In this blogpost, we will take a high-level view at creating a first-party Customer Journey Analytics pipeline.

The single biggest advantage to building a first-party Analytics pipeline is that you own end-to-end customer data.

You can build out your own analytics pipeline exactly how you need it. All you would need is a flexible and opinionated architecture, and an understanding of the direction of business requirements.

To help illustrate this case, let’s consider the following problem statement:

You are the Product Head for GiftAway, a D2C brand that makes it super-easy for users to send gifts to their family. You want to understand the user funnel - from when the user visit your website for the first-time to when they checkout.

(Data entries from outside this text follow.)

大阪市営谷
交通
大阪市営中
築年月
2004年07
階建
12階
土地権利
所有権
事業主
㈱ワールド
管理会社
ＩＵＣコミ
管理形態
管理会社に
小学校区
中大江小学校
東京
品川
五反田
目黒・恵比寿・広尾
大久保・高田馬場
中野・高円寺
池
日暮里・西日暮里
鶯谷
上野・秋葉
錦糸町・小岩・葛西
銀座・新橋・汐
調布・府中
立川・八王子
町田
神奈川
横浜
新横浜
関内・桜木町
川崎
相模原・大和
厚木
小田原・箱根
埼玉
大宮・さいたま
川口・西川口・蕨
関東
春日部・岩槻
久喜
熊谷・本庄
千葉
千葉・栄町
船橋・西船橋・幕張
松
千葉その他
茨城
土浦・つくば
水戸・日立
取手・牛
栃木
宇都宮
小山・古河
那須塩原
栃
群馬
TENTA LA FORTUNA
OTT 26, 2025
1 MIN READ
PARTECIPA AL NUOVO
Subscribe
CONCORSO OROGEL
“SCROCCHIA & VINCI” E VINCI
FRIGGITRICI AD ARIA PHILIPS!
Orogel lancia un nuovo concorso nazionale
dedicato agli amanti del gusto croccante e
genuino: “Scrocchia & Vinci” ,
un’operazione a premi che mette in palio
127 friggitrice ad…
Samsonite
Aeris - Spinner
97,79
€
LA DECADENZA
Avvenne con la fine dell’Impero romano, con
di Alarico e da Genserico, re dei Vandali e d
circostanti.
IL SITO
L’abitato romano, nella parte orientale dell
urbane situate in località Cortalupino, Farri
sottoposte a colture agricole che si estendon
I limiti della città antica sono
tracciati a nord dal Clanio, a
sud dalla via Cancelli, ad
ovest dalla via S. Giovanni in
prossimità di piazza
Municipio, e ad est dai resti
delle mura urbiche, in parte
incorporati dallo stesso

What is the Happy Flow for GiftAway?

  1. User searches for something - let’s say - “Rakhi gift hamper”
  2. User browses a product - a Rakhi, flowers & chocolate hamper
  3. User adds product to cart
  4. User checks out the cart

As Product Manager, you want to see the numbers down this funnel.

image

What are the types of data we collect?

  1. User profile data -
    1. When did the user signup for the first time,
    2. What is the user’s age,
    3. Is the user signed up to the loyalty program,
    4. Has the user completed a purchase,
    5. How many carts has the user checked out,
    6. What are the loyalty points that the user has got

image

  1. User events data - here we track every scroll or click that a user does, and specially focus on actionable insights. For the purpose of our D2C app, we are focused specifically on the journey from Search to Browsing to Cart addition to Cart checkout. User event data is what we will use to create our acquisition-to-conversion funnel.
  2. User transactions & Product inventory data
    1. This is data that is stored in databases. These data have business value in their own right - for example carts_checkout contains data of customers who have checked-out products online. Being able to tie transaction data with funnel data will make our analysis richer, by tying our engagement metrics to revenue.

image

You own all your data with Customer Journey Analytics Pipeline

In a first-party analytics pipeline, all of the above - User profiles, User events and User transactions are owned and directly managed by the business.

Because the business has access to all raw data, there is a scope for unlimited analysis on the data.

If you are a super-big company having needs, it makes sense to build your own analytics pipeline. Additionally, if you are concerned about a third-party owning your data for privacy/ security reasons, again first-party Analytics pipeline comes into the picture.

However, First-Party Customer Journey Analytics is not easy

Building a first-party customer journey analytics pipeline takes dedicated specialists.

Also, driving insights from a first-party pipeline is not intuitive, and may often require dedicated Product analysts.

image

  1. Writing instrumentation logic in a manner that ensures you’re collecting the right data
  2. Coding in the instrumentation logic, so that the actual events get fired
  3. Building an API server
  4. Build the Analytics pipeline on the Cloud - from collection to loading and transformation to Viewing (ETL)
  5. Doing the right analysis

image

With First-Party Customer Journey Analytics platforms - time-to-insight is longer and requires skilled data teams

The reason Mixpanel and Amplitude are flourishing as Product analytics tools is that time-to-insight is incredibly quick.

These products have closely worked with product teams, and have in fact pioneered what analytics reports are most important. You need retention metrics - they’ll create a cohort-retention chart for you in a minute.

  1. What the analytics pipeline looks like
  2. Setting up an API & server for user events
  3. Writing to Data Lake (AWS S3)
  4. Loading to Warehouse
  5. Creating pre-view data on Warehouse

Google Analytics, Mixpanel & Amplitude are alternatives

Google Analytics - benefit - it is free to install. It is best for User acquisition - with Google being a major source of acquisition for a large variety of businesses.

While Google solves for the data collection layer, the visualization of insights is not something that Google is really interested in solving for - they just enable you to collect the data, and you can create visualizations using Looker Studio as and when you like.

Another major issue with Google Analytics is that you don’t get access to the raw data, and therefore you are limited to limited query powers of Looker Studio/ GA4 interface. You can’t run complex SQL queries, and save them as notebooks.

Mixpanel & Amplitude

These platforms are focused on enabling Product teams to run analytics

You can ask questions like:

  1. How many of queries related to “Rakshbandhan” led to actual conversions - numbers and percentage?
  2. How many users have ordered more than once in the last one year?

These platforms are focused on providing you answers to those questions.